Chen, a neuroscience and economics major, said he learned about the volunteer program in Harpswell through the Bowdoin Emergency Medicine Club. The program, facilitated by the college’s McKeen Center for the Common Good, helps students apply their skills through community engagement.
“I thought this would be a great experience for me to essentially get some clinical exposure while I try to figure out my potential career aspirations,” Chen said in an interview.

Harpswell Neck fire officials stressed that all of the student volunteers are trained and licensed. “They’re fully capable EMTs — it’s not a club,” said volunteer EMT instructor Scott Cammarn.
In early March, the student EMTs put their skills to the test during a training exercise at the Harpswell Neck fire station, practicing cardiopulmonary resuscitation and other lifesaving skills. They included Bowdoin freshman Edward Fontaine, 23, who previously served four years in the U.S. Navy as a military police officer.
Fontaine, a California native from San Jose, received his EMT certification in the Navy. He is also pursuing a career in medicine and said volunteering in Harpswell has helped him gain hands-on experience.
“I think this is a great opportunity for anyone in premed, or who wants experience as a first responder or in a medical setting,” Fontaine said. “If (you) want experience, get your EMT cert, get your license, then go out and volunteer.”

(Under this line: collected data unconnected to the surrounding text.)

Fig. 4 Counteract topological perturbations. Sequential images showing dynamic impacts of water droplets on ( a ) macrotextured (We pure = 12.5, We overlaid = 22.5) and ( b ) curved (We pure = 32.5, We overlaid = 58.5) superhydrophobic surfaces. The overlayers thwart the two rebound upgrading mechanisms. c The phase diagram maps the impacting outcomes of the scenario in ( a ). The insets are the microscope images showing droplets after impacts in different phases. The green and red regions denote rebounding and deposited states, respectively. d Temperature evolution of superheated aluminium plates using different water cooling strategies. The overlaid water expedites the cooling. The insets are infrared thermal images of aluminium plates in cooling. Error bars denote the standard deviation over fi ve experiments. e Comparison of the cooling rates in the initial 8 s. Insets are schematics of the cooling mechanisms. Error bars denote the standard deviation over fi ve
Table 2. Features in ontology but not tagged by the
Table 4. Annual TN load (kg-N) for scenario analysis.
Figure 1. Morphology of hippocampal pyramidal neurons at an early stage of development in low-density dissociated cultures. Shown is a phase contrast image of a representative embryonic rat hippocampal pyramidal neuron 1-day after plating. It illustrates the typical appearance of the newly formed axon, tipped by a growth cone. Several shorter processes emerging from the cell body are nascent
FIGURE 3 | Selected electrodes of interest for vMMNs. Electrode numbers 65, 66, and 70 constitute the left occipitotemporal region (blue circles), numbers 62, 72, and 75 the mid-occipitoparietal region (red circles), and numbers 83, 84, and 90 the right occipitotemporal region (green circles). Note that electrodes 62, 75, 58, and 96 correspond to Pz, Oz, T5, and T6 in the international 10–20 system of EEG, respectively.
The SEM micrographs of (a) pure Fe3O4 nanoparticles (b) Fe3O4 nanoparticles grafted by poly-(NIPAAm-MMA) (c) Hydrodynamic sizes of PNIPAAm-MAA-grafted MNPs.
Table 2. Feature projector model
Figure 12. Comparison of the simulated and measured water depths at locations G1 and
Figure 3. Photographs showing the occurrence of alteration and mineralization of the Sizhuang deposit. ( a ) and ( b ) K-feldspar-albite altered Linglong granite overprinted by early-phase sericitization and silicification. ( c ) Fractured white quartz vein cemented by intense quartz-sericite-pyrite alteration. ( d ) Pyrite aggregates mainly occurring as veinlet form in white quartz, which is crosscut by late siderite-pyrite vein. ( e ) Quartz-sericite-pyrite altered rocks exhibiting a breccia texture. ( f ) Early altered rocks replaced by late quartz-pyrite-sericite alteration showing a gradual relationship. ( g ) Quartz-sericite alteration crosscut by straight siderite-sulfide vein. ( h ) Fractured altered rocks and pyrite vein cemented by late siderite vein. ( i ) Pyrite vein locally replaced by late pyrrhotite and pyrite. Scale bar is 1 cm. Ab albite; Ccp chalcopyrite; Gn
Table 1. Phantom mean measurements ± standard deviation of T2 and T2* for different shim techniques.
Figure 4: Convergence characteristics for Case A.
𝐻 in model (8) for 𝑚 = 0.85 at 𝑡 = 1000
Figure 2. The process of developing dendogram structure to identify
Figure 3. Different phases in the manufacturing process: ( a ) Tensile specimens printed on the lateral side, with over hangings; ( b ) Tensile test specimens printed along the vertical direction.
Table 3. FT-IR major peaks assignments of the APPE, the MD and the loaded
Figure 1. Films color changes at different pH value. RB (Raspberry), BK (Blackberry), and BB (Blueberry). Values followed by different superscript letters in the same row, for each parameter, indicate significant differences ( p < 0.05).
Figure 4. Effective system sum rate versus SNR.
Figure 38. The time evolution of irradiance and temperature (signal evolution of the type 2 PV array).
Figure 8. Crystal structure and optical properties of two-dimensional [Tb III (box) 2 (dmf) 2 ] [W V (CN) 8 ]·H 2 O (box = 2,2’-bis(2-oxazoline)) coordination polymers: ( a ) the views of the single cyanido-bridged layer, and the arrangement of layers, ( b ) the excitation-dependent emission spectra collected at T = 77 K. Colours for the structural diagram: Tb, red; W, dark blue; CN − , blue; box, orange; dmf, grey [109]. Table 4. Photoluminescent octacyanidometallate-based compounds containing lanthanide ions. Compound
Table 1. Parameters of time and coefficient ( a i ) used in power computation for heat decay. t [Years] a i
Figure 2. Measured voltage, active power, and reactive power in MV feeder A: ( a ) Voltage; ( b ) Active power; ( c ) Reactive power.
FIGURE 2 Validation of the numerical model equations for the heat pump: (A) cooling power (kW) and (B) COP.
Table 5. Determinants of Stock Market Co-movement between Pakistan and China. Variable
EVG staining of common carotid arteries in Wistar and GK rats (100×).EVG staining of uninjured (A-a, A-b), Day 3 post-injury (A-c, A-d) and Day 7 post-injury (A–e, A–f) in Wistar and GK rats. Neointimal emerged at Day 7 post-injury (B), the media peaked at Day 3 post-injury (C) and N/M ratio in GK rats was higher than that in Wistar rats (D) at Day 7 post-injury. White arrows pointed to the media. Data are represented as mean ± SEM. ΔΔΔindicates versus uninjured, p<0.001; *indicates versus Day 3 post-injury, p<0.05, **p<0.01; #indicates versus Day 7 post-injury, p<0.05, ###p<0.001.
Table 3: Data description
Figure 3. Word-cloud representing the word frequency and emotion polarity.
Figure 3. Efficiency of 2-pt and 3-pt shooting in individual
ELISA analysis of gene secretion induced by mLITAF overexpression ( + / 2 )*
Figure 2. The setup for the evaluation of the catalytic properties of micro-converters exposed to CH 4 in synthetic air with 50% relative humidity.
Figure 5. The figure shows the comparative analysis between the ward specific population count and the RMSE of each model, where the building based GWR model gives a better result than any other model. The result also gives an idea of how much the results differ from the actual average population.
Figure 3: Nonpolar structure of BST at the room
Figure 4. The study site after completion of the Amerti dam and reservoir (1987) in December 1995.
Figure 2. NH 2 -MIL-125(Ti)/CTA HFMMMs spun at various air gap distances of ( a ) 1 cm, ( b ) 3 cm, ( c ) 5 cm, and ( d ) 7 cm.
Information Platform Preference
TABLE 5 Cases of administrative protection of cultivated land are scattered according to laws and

Harvey Pough, the Harpswell Neck department’s rescue chief, said the student volunteers get a lot out of the program, and most of them stick with it until they graduate.
“What we do … is stand back and let them provide the primary patient care, as long as it’s something within their scope, so that they’re getting the experience,” Pough said in an interview. “It’s a chance to go from the book learning they had in their EMT courses and apply that in the field, which is a very different sort of situation.”
Most of the student volunteers work their shifts alongside a more senior EMT, he said. However, a few have proven themselves capable of handling shifts on their own, which lessens the burden on other volunteers.

So far, the Bowdoin students have only been volunteering with one of Harpswell’s three independent fire departments, Pough said. Still, there has been some talk of the Orr’s and Bailey Islands Fire Department taking on some students in the future.
If Harpswell voters approve the construction of a centrally located municipal fire and rescue station in June, Pough said, it’s possible the student EMTs could eventually work out of that location as well.
“From the students’ point of view, it would probably make more sense for them to hang out at the central station and respond with a paramedic, because they would get more frequent calls that way,” Pough said.
Chen said he has only gone out on two calls so far. One was a nonemergency call in which he was able to take the patient’s vitals and assess whether they needed medical care. The other was to help lift a patient who had fallen, after which Chen performed a similar assessment.
“We do a kind of risk assessment of the situation to determine if there are any potential implications for what might have caused the patient to fall,” he said, “or if the patient might require additional assistance in the future based on their health background, anything we observed when we were on scene, and the patient’s own self-assessment.”